Philippines search for Marcos millions
MANILA, Philippines (CNN) -- An over-burdened Philippine Justice Department will have its hands full as it handles another controversial case, having been tasked to help recover huge debts owed by the former Marcos regime.
Philippine Justice Secretary Hernando Perez confirmed Wednesday he was ordered by President Gloria Macapagal Arroyo to assist the Philippine Commission on Good Government (PCGG) in its recovery of the Marcos millions.
The request comes amidst reports of a money-laundering attempt by a Marcos heir.

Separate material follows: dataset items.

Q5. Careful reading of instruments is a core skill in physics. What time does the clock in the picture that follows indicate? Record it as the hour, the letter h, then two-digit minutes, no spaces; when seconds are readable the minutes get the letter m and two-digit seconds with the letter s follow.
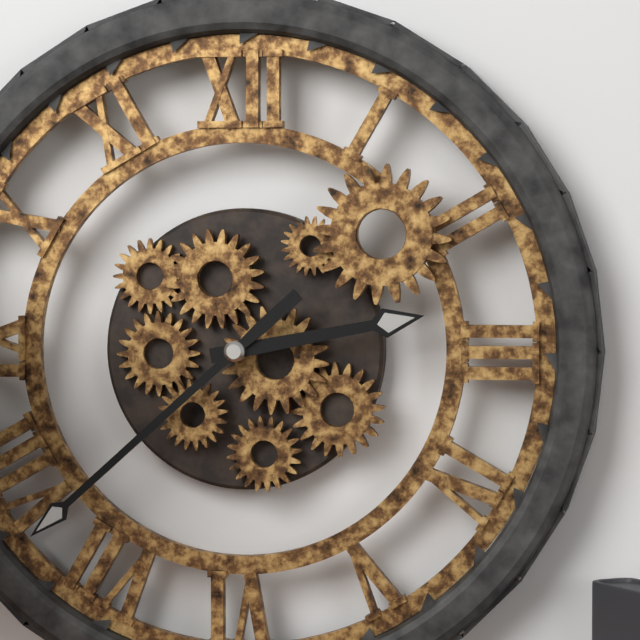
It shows 2h38
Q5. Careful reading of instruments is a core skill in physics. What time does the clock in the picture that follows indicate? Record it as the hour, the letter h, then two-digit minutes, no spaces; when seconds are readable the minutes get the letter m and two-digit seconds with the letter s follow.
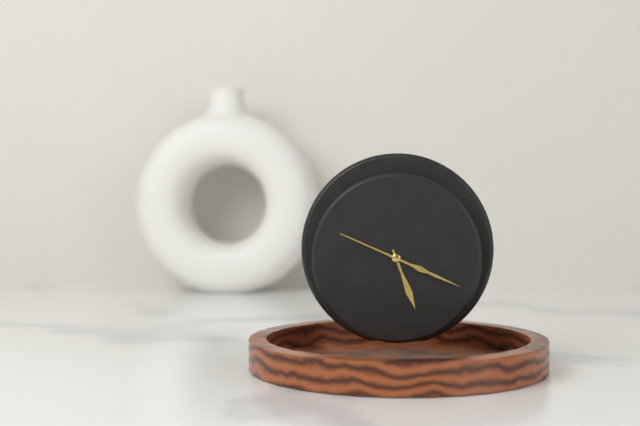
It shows 5h19
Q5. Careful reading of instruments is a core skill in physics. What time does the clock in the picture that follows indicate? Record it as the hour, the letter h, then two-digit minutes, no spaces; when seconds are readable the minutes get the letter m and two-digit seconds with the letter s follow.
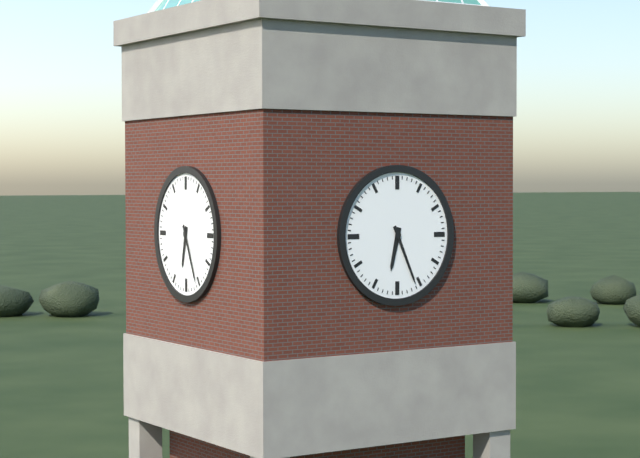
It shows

Irene Marcos Araneta, daughter of the late dictator Ferdinand Marcos, recently tried to move her family's supposed ill-gotten wealth -- including at least $13.2 billion in a controversial account with the Union Bank of Switzerland account -- into a newly opened account at Deutsche Bank, the Philippine Daily Inquirer reported.

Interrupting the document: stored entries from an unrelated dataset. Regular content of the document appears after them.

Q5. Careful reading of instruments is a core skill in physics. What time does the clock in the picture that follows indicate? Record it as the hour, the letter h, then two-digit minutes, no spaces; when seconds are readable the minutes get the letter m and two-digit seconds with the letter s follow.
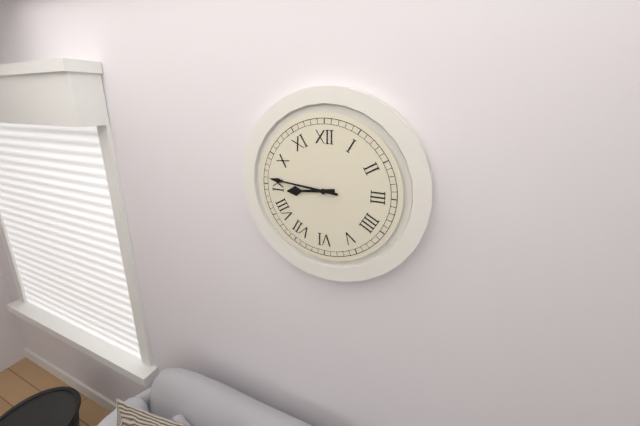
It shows 8h46
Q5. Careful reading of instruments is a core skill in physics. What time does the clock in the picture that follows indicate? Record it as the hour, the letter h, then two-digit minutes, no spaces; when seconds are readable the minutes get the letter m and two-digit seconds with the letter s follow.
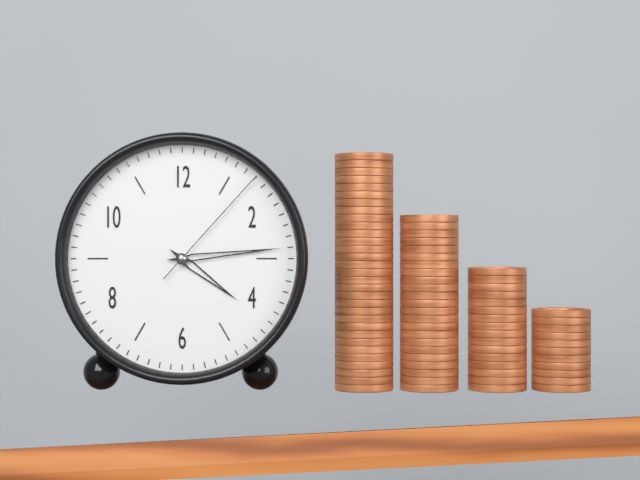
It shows 4h14m07s
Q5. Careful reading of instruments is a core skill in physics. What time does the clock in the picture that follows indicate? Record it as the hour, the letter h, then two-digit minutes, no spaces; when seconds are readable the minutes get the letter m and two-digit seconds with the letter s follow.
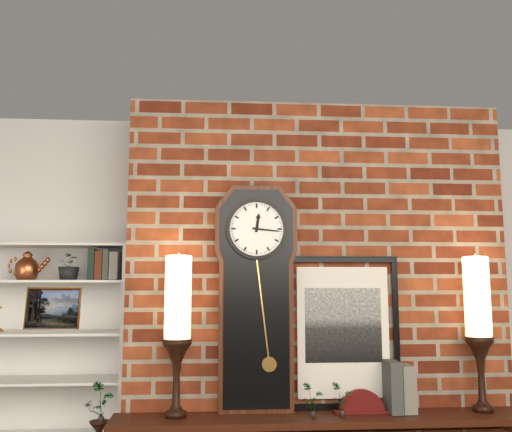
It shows 12h16
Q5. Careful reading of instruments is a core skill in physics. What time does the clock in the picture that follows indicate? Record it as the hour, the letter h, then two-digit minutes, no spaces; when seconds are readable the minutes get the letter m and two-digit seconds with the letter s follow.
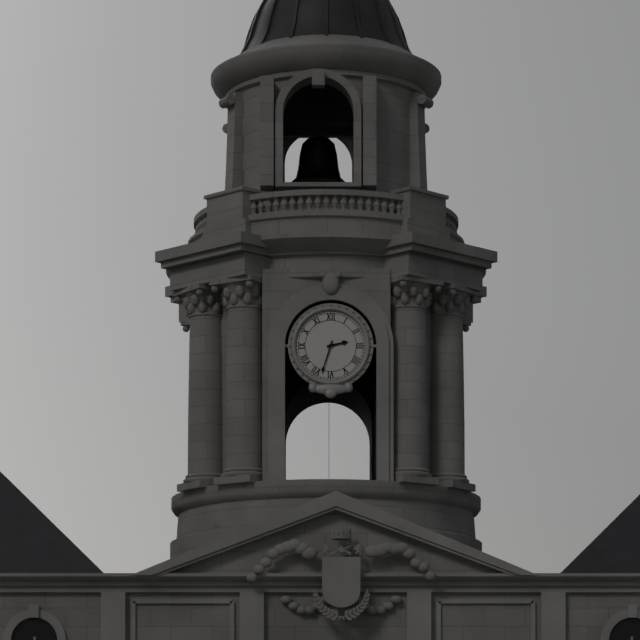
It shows 2h33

But German Secret Service agents, who were tracking down the Marcos supposed money laundering case, were tipped off about her plans.
Perez, also pursuing disgraced President Joseph Estrada over corruption charges, vowed to abide by the President's order.

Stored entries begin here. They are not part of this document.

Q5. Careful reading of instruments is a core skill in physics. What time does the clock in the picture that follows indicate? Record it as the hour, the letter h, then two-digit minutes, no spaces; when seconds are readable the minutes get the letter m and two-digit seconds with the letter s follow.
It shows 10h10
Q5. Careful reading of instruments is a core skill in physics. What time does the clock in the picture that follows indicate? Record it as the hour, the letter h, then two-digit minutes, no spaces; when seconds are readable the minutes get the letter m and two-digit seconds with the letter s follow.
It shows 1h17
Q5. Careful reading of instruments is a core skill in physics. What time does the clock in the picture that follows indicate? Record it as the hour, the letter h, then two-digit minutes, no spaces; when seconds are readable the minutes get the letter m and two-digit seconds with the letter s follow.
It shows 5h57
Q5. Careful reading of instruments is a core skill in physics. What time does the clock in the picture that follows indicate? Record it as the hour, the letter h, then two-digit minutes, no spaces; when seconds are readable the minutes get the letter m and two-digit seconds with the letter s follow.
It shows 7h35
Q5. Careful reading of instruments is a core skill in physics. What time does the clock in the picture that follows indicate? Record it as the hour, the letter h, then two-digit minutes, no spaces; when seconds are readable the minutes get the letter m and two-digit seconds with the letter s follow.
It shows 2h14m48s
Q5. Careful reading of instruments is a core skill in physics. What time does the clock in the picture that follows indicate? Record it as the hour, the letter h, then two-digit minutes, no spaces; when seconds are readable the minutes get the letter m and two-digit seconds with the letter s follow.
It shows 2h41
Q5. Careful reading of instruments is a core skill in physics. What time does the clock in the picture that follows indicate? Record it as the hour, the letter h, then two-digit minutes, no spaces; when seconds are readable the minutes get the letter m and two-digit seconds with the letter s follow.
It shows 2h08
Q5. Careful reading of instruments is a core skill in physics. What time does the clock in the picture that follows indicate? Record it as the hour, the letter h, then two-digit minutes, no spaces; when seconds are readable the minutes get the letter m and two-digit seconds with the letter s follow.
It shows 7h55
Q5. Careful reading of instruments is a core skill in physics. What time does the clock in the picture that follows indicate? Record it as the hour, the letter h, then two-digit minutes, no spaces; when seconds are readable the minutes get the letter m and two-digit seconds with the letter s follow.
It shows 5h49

Buthe stressed his office would merely assist in the operation, while PCGG retained authority.
Arroyo had been reluctant to invlolve herself in the recovery of the Marcos wealth, saying it was the responsibility of the PCGG.
But the President changed her stance in response to criticism her government was being negligent in not recovering the Marcos bounty.
Perez is slated to meet with PCGG officials for a briefing on evidence the commission has gathered in its investigation into the Marcos' ill-gotten wealth.
While the PCGG claimed it had already asked for the evidence against Araneta from the German authorities, the German officials reportedly said that this had not yet been done.
The PCGG has long been criticized for the slow pace of its probe, and for its reliance on the response of Swiss officials who were later believed to have lied about the accounts allegedly owned by Irene.
Cory Aquino's government formed the PCGG after the fall of Marcos1986.
Its prime objective was the sequestration of the ill-gotten assets of Marcos, his relatives and cronies, and to preserve and maintain these until their final litigation.
The Justice secretary said he would also try to find out why the PCGG was not using information gathered by Australian fortune hunter Reiner Jacobi, who has been a PCGG agent since 1989.
Jacobi, who has been helping the government pursue the Marcos loot reportedly stashed away in several banks in Europe, has been denounced by the Philippine government, and at one point was barred from entering the country.
But lawmaker Rep. Loretta Rosales said assigning the Justice department to recovering the money was unwise, as it was already handling 10 corruption charges against Estrada, a well-known Marcos ally.
Rosales represents a group of martial law victims who have won a $2.3-billion civil suit against Marcos and his heirs.
The Marcos family, however, have refused to pay off the victims, claiming that they could not come up with the money.
They urged the government instead to make use of a $700-million account it holds escrow to compensate the claimants.
The late dictator Ferdinand Marcos was the first president to be toppled by a bloodless people power revolt in 1996. He was forced into exile in Hawaii where he died.
His presidency was smeared with reports of human rights violations, and wide-scale corruption. His wife, Imelda, was well-know for her extravagance, owning several huge mansions in the Philippines and, imfamously, more than two-thousand pairs of shoes.